Singkat cerita saya menjalani proses pengumpulan data, penelitian, wawancara daring, angket, pembuatan aplikasi dan naskah skripsi di kos-kosan. Dengan kondisi seperti asam lambung yang kambuh, akhirnya saya mampu menyelesaikan seluruh aspek skripsi saya dalam waktu 2 minggu, tepat sekitar tanggal 27 Juli 2021.

Sumber: Pexels.com/Steve Johnson


Sebelumnya, saya juga telah berkonsultasi dengan dosen pembimbing dan mendapat revisi sebanyak 1x dari dosen pembimbing 1 dan 1x dari dosen pembimbing 2. Benar-benar beruntung. Pada akhirnya saya mengajukan skripsi saat itu juga.

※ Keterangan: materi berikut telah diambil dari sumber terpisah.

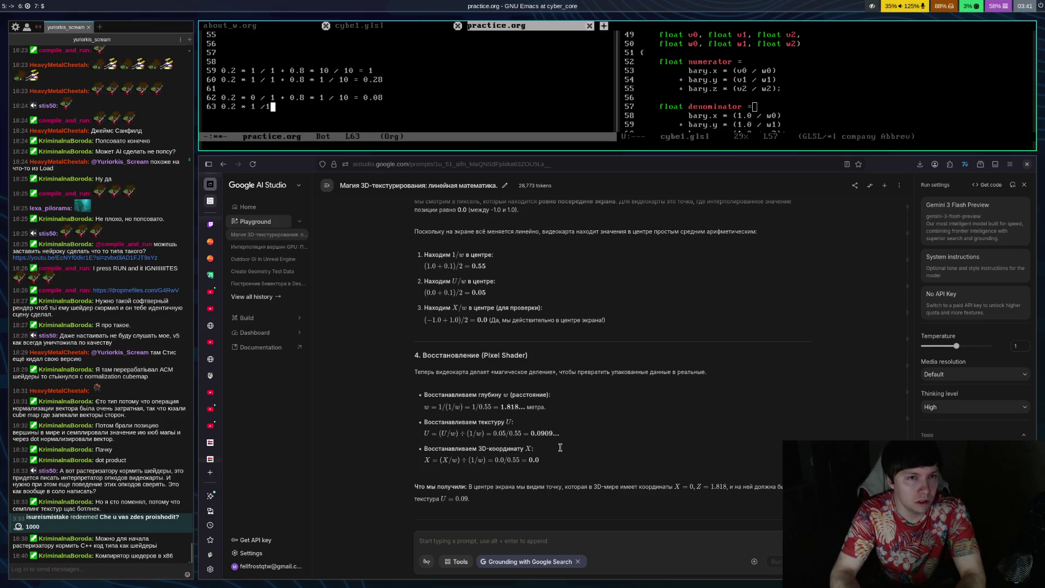
{"action": "type", "text": "+ 0"}
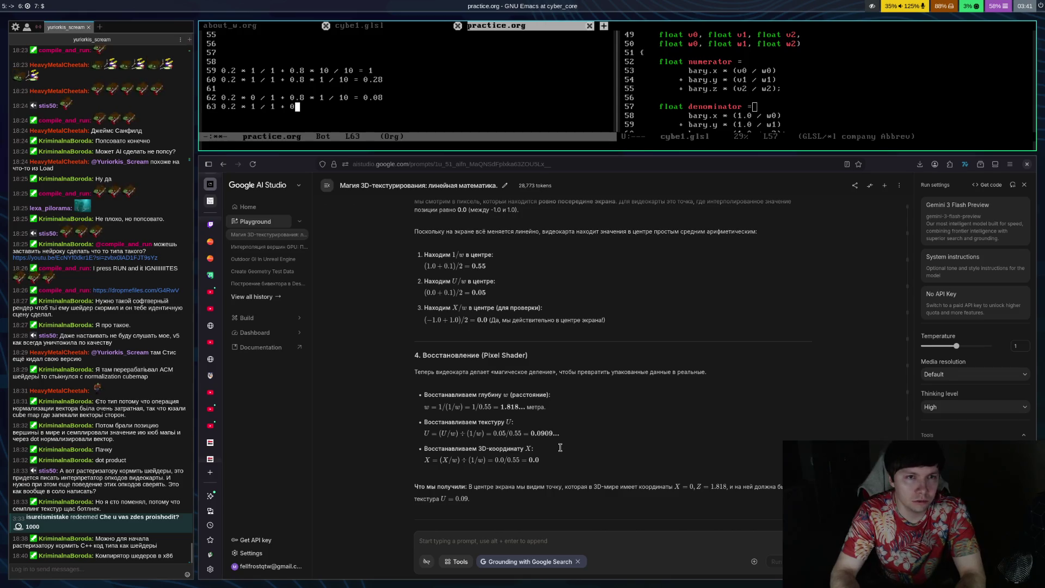
{"action": "type", "text": ".8 * 1 / 10 ="}
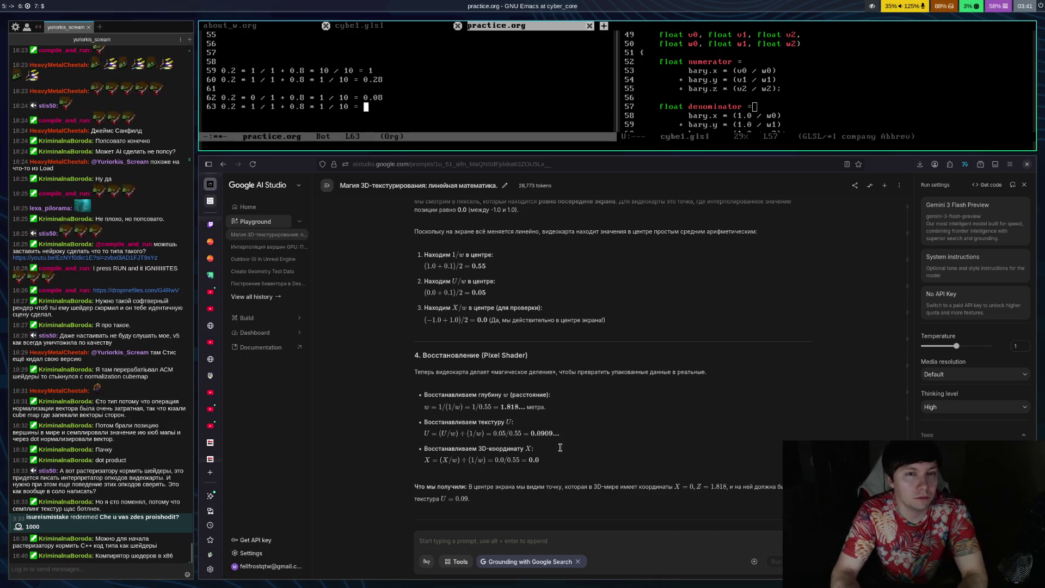
{"action": "type", "text": "0.28"}
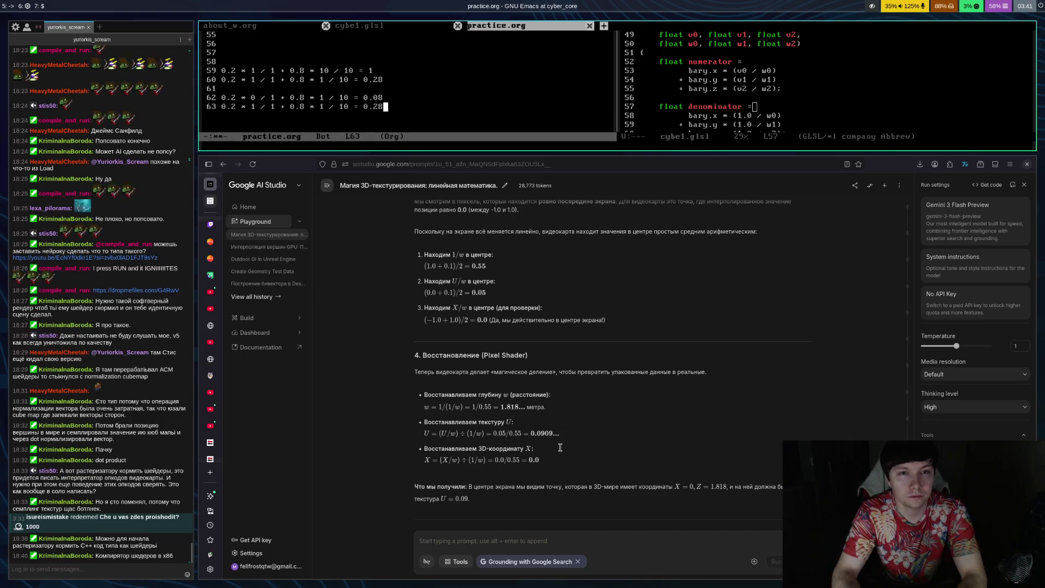
{"action": "key", "text": "ctrl+x"}
{"action": "key", "text": "ctrl+s"}
Step: Add a blank line after line 63, save the notes again, and open a new terminal
{"action": "key", "text": "Return"}
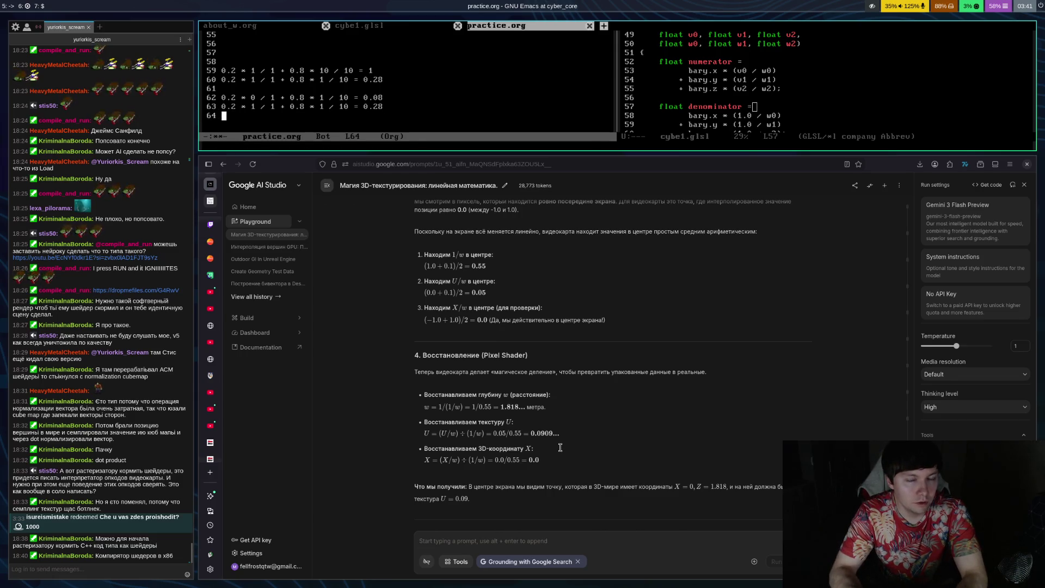
{"action": "key", "text": "ctrl+x"}
{"action": "key", "text": "ctrl+s"}
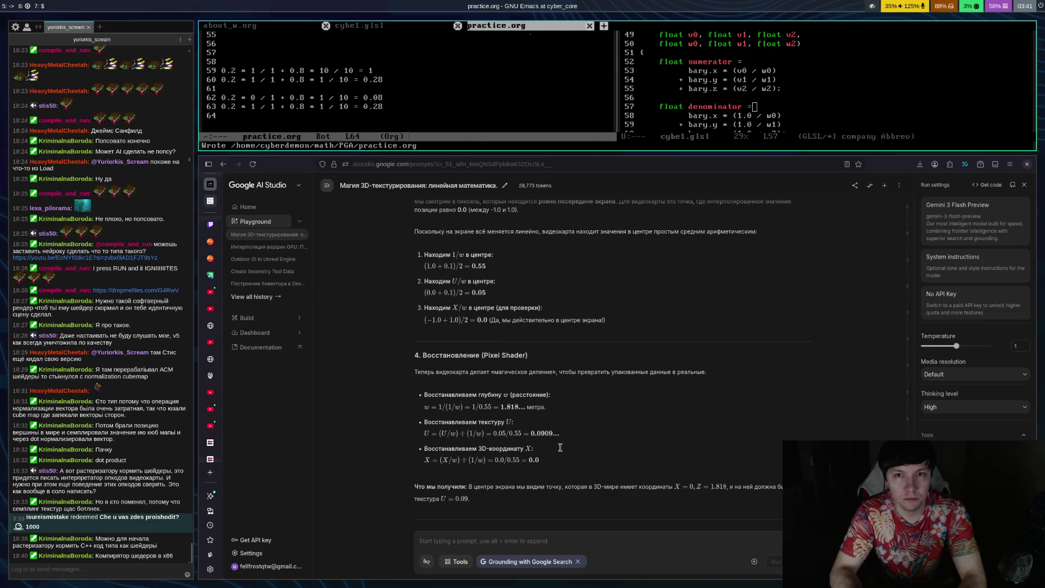
{"action": "key", "text": "super+Return"}
Step: Start python3 and evaluate 0.08 / 0.28, giving 0.2857142857142857
{"action": "type", "text": "pu"}
{"action": "type", "text": "thon3"}
{"action": "key", "text": "Return"}
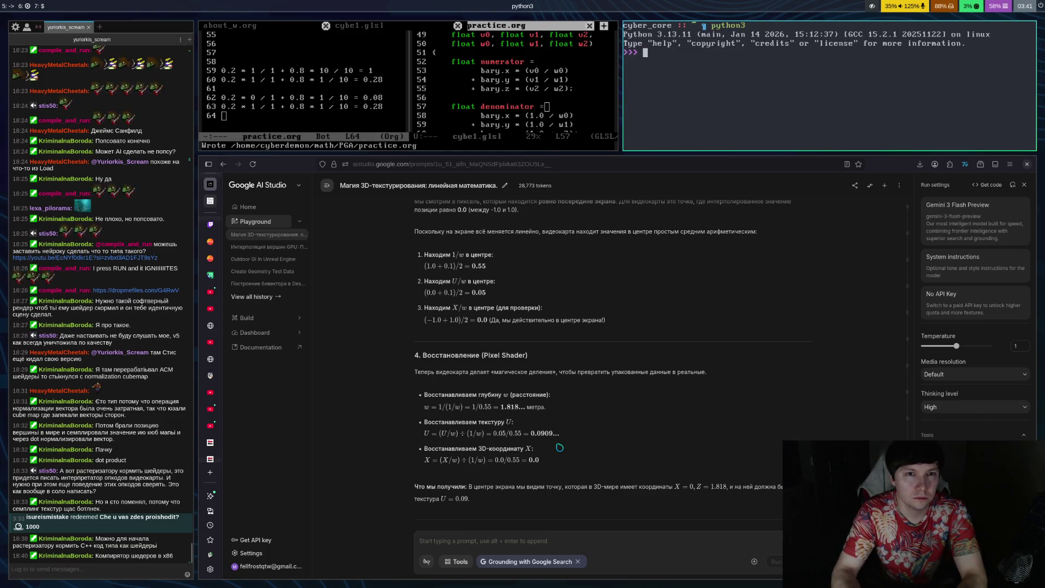
{"action": "type", "text": "0."}
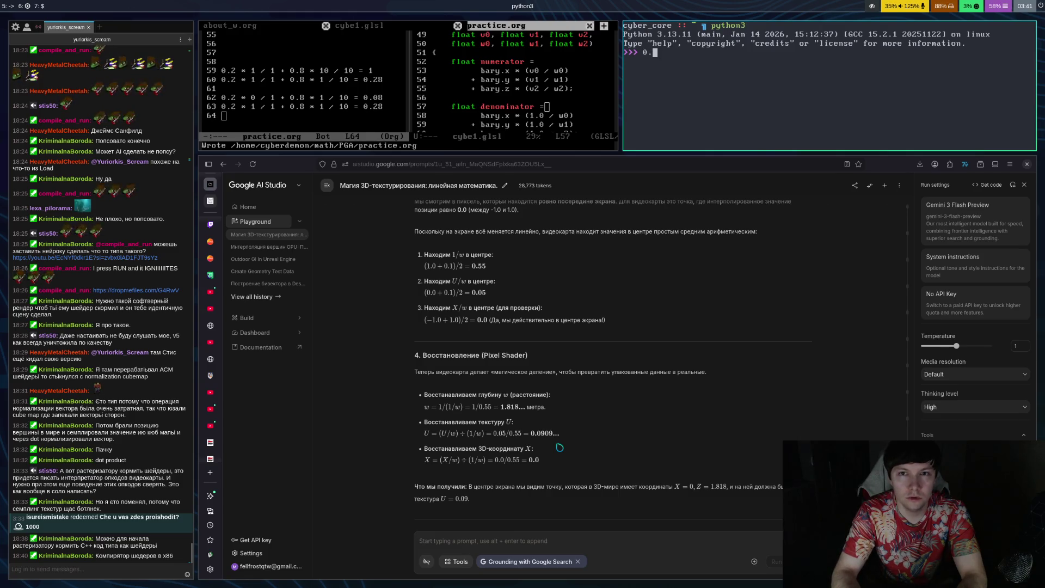
{"action": "type", "text": "08 / 0.28"}
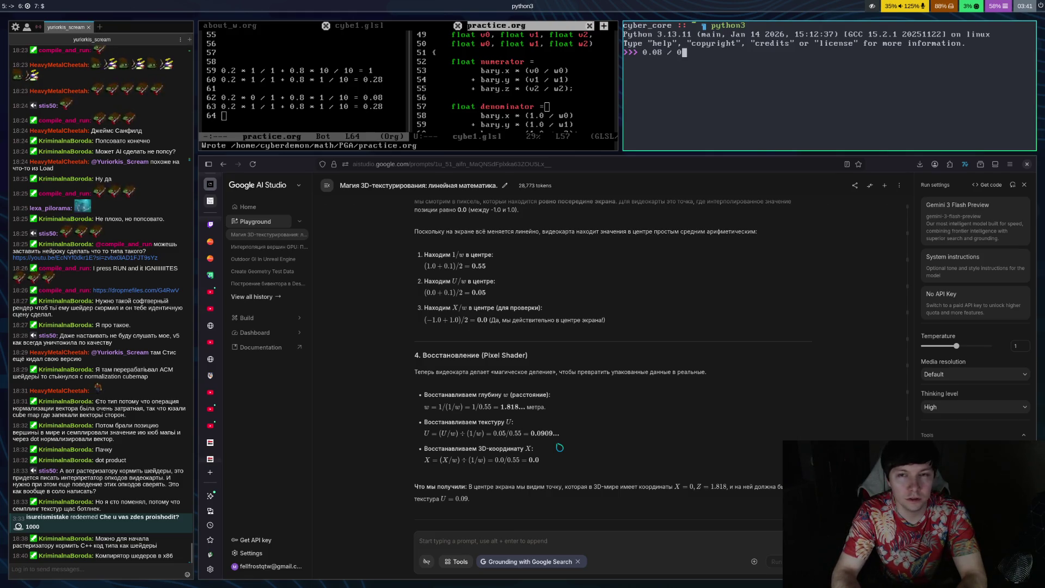
{"action": "key", "text": "Return"}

Tepat pada tanggal 2 Agustus 2021, saya dijadwalkan untuk mengikuti sidang skripsi pada jam pertama. Namun, karena entah ada kendala apa. Saya menjadi urutan yang paling akhir.

Tepat pukul 11 siang saya dipersilahkan untuk memulai persentasi. Pertanyaan demi pertanyaan datang, beberapa ada yang bisa saya jawab dengan yakin beberapa ada yang masih dibantu oleh dosen penguji untuk memperjelas lagi.

Saya tidak menyangka sidang skripsi saya saat itu lebih cepat dari seminar proposal dan saya dinyatakan lulus dengan revisi. Seketika, beban berat dipundak saya berangsur-angsur menghilang.

Dan segera saya menunaikan sholat Dhuhur lalu tertidur pulas.Tepat dibulan Oktober saya menjalankan prosesi wisuda secara offline, saat itu Ibu saya juga sudah sembuh dan dinyaakan negatif.

Nah, itu tadi nih cerita pengalaman mimin, hehe jadi mimin lagi. Yah, pengalaman mimin dalam menempuh sidang skripsi. Tidak mudah memang, tapi mimin bersyukur banget diberi kekuatan dan kemampuan oleh Allah SWT untuk menjalaninya.

Pada akhirnya semua akan baik-baik saja dan semua akan menjadi memori indah bagi kita. Jadi, buat teman-teman yang saat ini akan menjalani skripsi, mimin berpesan jangan pernah menunda meski waktu masih lama, bekerja keras, berdoa dan jangan memforsir diri kamu berlebihan.

Semoga teman-teman mampu menjalani ujian skripsi dengan baik dan lulus dengan hasil yang sesuai.